Coordinated Behavioral Care (CBC) IPA, a provider-led organization, is also using technology to increase patient engagement and treatment adherence. Through its newly created Innovations Hub, CBC actively partners with companies to explore and test mobile technologies that can meet their patients’ needs.
Recently, BPHC supported the CBC’s launch of a behavioral health app that uses cognitive behavioral therapy-based strategies and meditation to help people manage chronic health conditions. The technology also allows providers to monitor patients remotely, administer assessments, and access quality measures related reporting.

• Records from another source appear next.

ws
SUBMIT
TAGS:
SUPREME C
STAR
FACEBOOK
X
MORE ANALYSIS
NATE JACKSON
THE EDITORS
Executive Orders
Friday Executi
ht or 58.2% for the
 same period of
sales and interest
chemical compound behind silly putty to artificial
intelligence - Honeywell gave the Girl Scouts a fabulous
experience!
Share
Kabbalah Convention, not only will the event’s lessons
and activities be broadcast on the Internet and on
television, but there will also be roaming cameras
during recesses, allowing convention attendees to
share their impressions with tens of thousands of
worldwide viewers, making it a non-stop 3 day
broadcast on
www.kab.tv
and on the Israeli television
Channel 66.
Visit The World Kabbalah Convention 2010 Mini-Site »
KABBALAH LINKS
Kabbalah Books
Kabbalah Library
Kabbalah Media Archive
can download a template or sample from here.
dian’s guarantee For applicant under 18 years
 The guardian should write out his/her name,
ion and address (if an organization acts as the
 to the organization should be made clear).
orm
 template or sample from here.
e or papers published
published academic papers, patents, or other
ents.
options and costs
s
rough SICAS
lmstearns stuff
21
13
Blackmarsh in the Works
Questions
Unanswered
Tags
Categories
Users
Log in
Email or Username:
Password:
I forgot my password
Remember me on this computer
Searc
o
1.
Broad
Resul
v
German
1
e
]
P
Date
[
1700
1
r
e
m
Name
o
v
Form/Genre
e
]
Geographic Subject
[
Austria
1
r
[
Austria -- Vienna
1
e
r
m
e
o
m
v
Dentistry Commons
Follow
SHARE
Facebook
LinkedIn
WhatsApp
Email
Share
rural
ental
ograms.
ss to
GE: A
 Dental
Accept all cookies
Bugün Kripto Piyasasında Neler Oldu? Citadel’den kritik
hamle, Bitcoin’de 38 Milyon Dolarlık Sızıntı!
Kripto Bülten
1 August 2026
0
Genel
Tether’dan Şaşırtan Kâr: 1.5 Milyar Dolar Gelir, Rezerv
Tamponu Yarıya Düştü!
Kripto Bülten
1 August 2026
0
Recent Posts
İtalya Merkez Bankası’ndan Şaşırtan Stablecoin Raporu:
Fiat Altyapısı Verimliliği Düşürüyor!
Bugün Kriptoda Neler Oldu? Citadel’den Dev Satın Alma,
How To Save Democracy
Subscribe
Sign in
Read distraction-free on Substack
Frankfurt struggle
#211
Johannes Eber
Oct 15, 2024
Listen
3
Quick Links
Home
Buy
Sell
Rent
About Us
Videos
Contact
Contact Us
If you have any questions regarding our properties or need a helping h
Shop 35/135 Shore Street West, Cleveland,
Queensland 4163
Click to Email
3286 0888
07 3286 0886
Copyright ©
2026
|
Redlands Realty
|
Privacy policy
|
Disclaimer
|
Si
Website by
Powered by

Consumer input was critical to this project from the start, according to Dr. Jorge Petit, CBC President and CEO. CBC surveyed patients and providers and led patient focus groups to understand their needs. Patients were even invited to meet with the final group of vendors under consideration to participate in demonstrations and literally vote on which technology CBC should select to pilot.
CBC is currently piloting the app with Bronx clients and assessing it for replicability and scalability.
“CBC collaborated with providers in our PPS to take a patient-centered approach to identifying and launching a mobile app platform that would best serve their patients,” says Dr. Moon. “This is what makes the potential of these technologies so exciting. The focus is on the patient. The care team is driving the care; the technology is the tool.”